This week, Microsoft delivered a public preview version of its next Windows Home Server (WHS) product, code-named Vail, giving the outside world a look at a product I was first briefed on over 18 months ago. Needless to say, I've been dying to discuss Vail and not just for the obvious reasons. Yes, Vail is a big step up for consumers and the home market. But it also provides an interesting peek at technologies that will make a lot of sense for small businesses as well.

But then, WHS has always skirted an interesting line between home and work. While PC makers haven't found much success selling something with the word "server" in its name to consumers, no such qualms exist as you move up the food chain.

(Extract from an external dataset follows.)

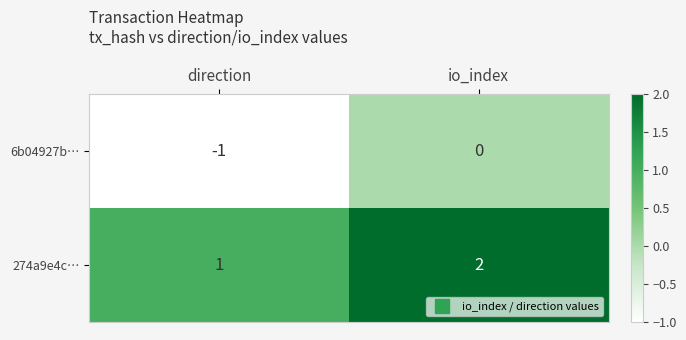

What is the sum of all 274a9e4c… values?

3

I've argued before that some combination of WHS and Microsoft's hosted cloud services would make a lot of sense for many small businesses. Such a package would provide local storage, remote access to network resources, and automated, centralized PC backup—all courtesy of WHS—while pushing email, calendar, and contacts management in the cloud, where it belongs.

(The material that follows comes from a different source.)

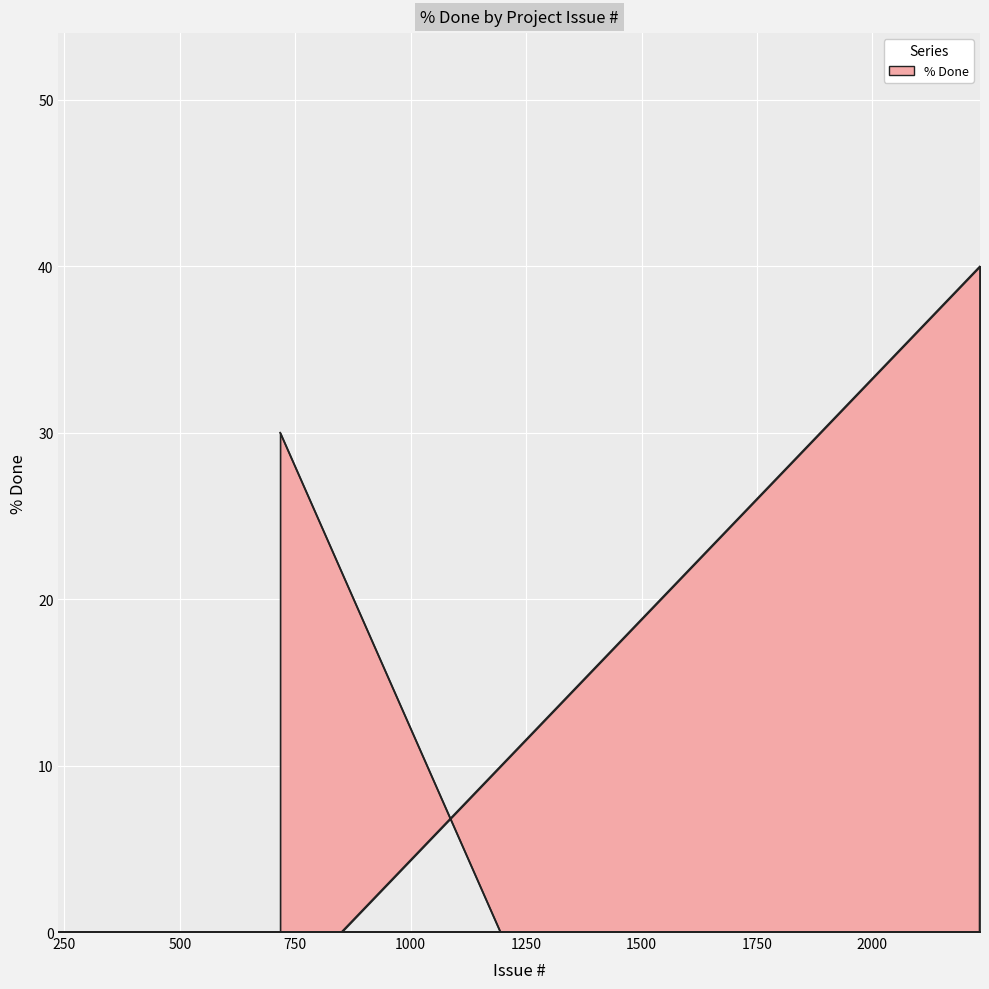

How many distinct data groups are displayed?

1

But that's not the focus of my ardor this week. WHS also includes some incredible storage technologies that I'd like to see replicated (ahem) across Microsoft's other client and server versions of Windows.

First up is a data duplication technology called Drive Extender that helps protect against drive failure and is incredibly simple to use. In WHS, files are shared through traditional file shares on the network (and beyond, thanks to the server's remote access capabilities). Drive Extender uses these shares to determine which data is duplicated. If you mark a share for duplication, WHS will ensure that all of the files in that share are written independently to two different disks. So if one drive fails, you won't lose your data.

WHS offers another useful storage innovation: Any hard disk storage added to the server can be added to the storage pool, creating an ever-increasing space for users' files. Oddly, individual shares are also exposed as individual drive letters, which I believe is for ease of backup. But aside from this, Vail essentially does away with drive letters from the user's perspective. It's quite liberating and quite a bit simpler in both scope and execution than enterprise-class solutions like DFS.

Where WHS falls short, from a storage perspective, is with server backup, especially to the cloud. Yes, Vail does offer some very basic support for backing up the server shares, but it's to external, local disks only, and it's a manual process. So if you're looking for offsite backup, feel free to regularly rotate those backup disks yourself and drive them to a different location. A solution that would tie into cloud-based storage would be vastly preferable. (It's akin to the Iron Mountain backup functionality in Microsoft Data Protection Manager 2010.)

Regardless, Vail gets the on-premise/cloud mix right, and I'd be surprised if this wasn't pretty broadly deployed in very small businesses in tandem with some cloud-based email/ personal information manager (PIM) service. This assumes that Microsoft isn't cooking up a similar Windows Small Business Server (SBS) offering, which would also make plenty of sense.